"It's a kind of lie!" muttered Guert Ten Eyck. "They say all is fair in war, but I don't want to run up anything but an American flag. I don't half like to go ashore, either."
Nobody else on board, perhaps, was in sympathy with that part of his prejudices, but then his "going ashore" might mean a longer stay than that of any other sailor. The more he thought of it, the less he liked it.
"Father," said Vine Avery, after hearing the Spanish captain, "let Guert and me take a boat now, and pull in behind 'em. If we see any danger, we can streak it back at once."
"Good!" said the captain. "Take the small cutter and Coco and the Indian. They speak Spanish."
Off went Vine, and in a few minutes more a small and sharp-nosed boat manned by four rowers was dancing along into the harbor mouth.
"Splendid!" exclaimed Guert, staring this way and that way, landward, as he pulled. "This all beats anything I ever heard of it. Hullo!"
"Lobster!" growled Coco.
"One, two, three, four sugar-boat," came from Up-na-tan. "Noank get some of 'em. Big frigate no good."

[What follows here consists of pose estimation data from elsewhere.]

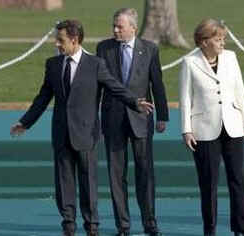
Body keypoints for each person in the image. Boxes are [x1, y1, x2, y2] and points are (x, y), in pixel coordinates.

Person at [10, 19, 154, 236]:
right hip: (61, 132)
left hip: (86, 133)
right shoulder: (53, 64)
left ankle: (91, 225)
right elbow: (43, 97)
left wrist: (135, 102)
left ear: (74, 40)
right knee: (64, 181)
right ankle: (68, 224)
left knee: (88, 182)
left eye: (61, 41)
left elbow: (115, 88)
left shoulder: (95, 64)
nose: (57, 45)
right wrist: (25, 122)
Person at [96, 8, 168, 236]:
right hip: (113, 118)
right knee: (116, 174)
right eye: (114, 25)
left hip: (141, 118)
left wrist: (163, 116)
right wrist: (93, 117)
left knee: (145, 172)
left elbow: (157, 83)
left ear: (133, 28)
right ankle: (123, 225)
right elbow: (98, 85)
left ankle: (150, 223)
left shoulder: (149, 49)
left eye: (120, 26)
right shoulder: (103, 48)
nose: (115, 29)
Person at [179, 19, 244, 236]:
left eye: (223, 39)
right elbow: (185, 98)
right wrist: (186, 129)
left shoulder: (231, 58)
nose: (222, 43)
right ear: (203, 41)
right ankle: (210, 229)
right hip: (204, 130)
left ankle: (242, 228)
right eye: (218, 39)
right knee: (208, 184)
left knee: (237, 179)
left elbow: (240, 90)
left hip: (233, 127)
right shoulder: (189, 63)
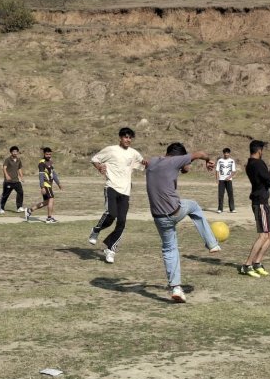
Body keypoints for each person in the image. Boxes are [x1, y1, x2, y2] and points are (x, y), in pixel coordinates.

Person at [145, 142, 221, 302]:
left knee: (169, 249)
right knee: (194, 206)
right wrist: (208, 160)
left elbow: (142, 161)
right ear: (180, 157)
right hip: (174, 211)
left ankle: (176, 288)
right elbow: (199, 153)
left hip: (158, 218)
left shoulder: (152, 161)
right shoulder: (175, 161)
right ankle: (212, 243)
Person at [88, 127, 145, 263]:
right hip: (112, 187)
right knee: (111, 214)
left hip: (126, 191)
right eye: (125, 137)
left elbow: (143, 164)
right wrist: (99, 167)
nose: (128, 140)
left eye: (130, 137)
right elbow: (95, 159)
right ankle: (96, 229)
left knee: (122, 222)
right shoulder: (111, 150)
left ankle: (111, 249)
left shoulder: (134, 153)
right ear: (120, 138)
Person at [240, 139, 270, 278]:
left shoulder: (250, 164)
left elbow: (267, 181)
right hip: (260, 202)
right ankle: (247, 265)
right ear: (259, 151)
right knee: (263, 236)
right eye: (262, 150)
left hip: (263, 202)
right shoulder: (258, 164)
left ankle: (257, 263)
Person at [26, 147, 61, 223]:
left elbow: (53, 174)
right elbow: (41, 176)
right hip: (46, 184)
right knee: (51, 199)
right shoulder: (42, 163)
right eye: (47, 154)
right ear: (44, 154)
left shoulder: (50, 162)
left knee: (47, 202)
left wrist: (58, 183)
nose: (48, 155)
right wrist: (42, 187)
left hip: (49, 184)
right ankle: (49, 218)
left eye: (50, 154)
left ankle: (29, 210)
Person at [0, 145, 24, 214]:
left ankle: (19, 207)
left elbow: (19, 168)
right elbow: (4, 168)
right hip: (8, 181)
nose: (15, 153)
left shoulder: (19, 160)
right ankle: (1, 208)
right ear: (11, 152)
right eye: (13, 151)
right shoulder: (8, 159)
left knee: (20, 192)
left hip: (16, 181)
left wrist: (21, 177)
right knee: (5, 195)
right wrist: (6, 175)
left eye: (16, 151)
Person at [215, 147, 237, 214]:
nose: (226, 154)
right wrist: (217, 179)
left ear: (229, 154)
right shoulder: (220, 161)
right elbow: (217, 170)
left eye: (227, 153)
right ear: (223, 153)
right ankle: (220, 209)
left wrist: (229, 177)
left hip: (229, 180)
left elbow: (234, 171)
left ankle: (232, 209)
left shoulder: (232, 161)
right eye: (225, 153)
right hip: (221, 180)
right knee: (221, 194)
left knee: (230, 194)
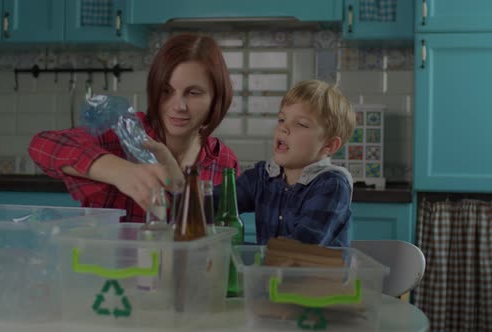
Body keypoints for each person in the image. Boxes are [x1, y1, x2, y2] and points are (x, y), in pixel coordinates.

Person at [28, 33, 240, 223]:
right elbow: (43, 145)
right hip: (106, 265)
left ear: (216, 98)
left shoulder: (225, 163)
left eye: (193, 93)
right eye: (166, 91)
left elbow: (218, 240)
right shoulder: (124, 132)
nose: (179, 106)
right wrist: (121, 172)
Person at [216, 79, 356, 247]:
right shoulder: (263, 176)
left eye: (301, 124)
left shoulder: (332, 185)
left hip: (314, 274)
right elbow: (216, 202)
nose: (284, 128)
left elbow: (300, 249)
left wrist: (235, 250)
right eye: (282, 119)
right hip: (273, 272)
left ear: (329, 145)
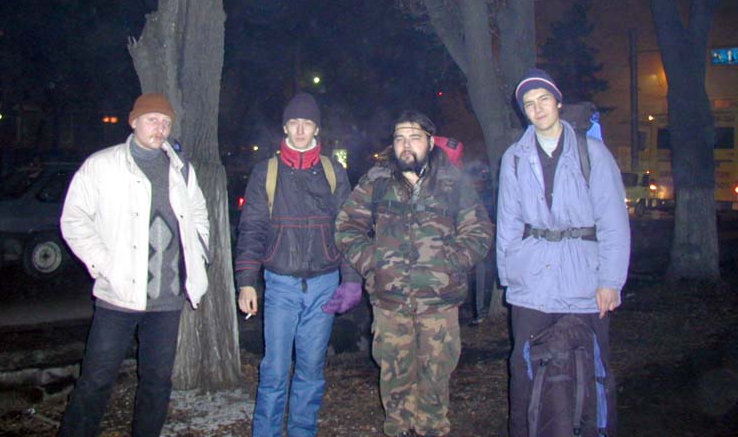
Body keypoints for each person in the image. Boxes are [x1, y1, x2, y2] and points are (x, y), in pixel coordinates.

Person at [58, 93, 211, 437]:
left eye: (166, 122)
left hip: (167, 299)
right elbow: (74, 219)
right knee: (96, 380)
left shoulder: (181, 169)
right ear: (134, 121)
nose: (160, 128)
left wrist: (198, 253)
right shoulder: (103, 165)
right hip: (118, 296)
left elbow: (199, 213)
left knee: (157, 382)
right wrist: (104, 263)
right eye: (152, 119)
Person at [335, 110, 493, 437]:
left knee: (435, 380)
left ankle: (432, 429)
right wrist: (373, 262)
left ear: (430, 143)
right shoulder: (376, 181)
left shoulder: (453, 183)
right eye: (400, 139)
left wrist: (451, 264)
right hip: (389, 303)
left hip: (439, 304)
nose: (406, 145)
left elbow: (479, 232)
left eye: (414, 138)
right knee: (394, 382)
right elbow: (347, 226)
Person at [496, 69, 630, 437]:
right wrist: (511, 277)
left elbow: (613, 222)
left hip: (584, 281)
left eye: (543, 100)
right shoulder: (514, 158)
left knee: (590, 366)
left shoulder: (593, 153)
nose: (537, 109)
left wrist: (611, 281)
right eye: (528, 104)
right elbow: (508, 222)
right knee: (525, 369)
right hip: (532, 283)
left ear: (558, 103)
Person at [235, 92, 361, 437]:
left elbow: (348, 229)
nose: (301, 129)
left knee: (311, 370)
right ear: (285, 127)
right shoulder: (267, 172)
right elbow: (252, 229)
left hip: (324, 284)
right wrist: (247, 281)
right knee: (274, 370)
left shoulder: (333, 172)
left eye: (307, 123)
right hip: (280, 284)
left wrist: (351, 279)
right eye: (294, 122)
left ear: (317, 128)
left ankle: (303, 431)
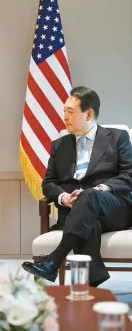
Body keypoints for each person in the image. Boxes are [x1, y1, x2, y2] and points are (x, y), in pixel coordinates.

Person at [22, 86, 132, 286]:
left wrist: (100, 190)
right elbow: (48, 184)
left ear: (89, 114)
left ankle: (54, 260)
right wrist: (64, 197)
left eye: (70, 112)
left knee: (89, 195)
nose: (64, 116)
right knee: (89, 221)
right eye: (64, 110)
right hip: (76, 212)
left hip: (113, 208)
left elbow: (129, 174)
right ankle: (92, 284)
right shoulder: (59, 145)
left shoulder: (117, 138)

That may have been his opinion, but she looked as if she would be of some account in a naval combat, that splendid British frigate, so taut and trim, lying there at her anchor. The sails now furled along her yards could be opened quickly enough, and there would then be no other ship of her size, of any other nation on earth, that she need fear to meet.
"Forty guns," said Up-na-tan. "Knock hole in Noank. Wait, now. See what ole Spaniard do."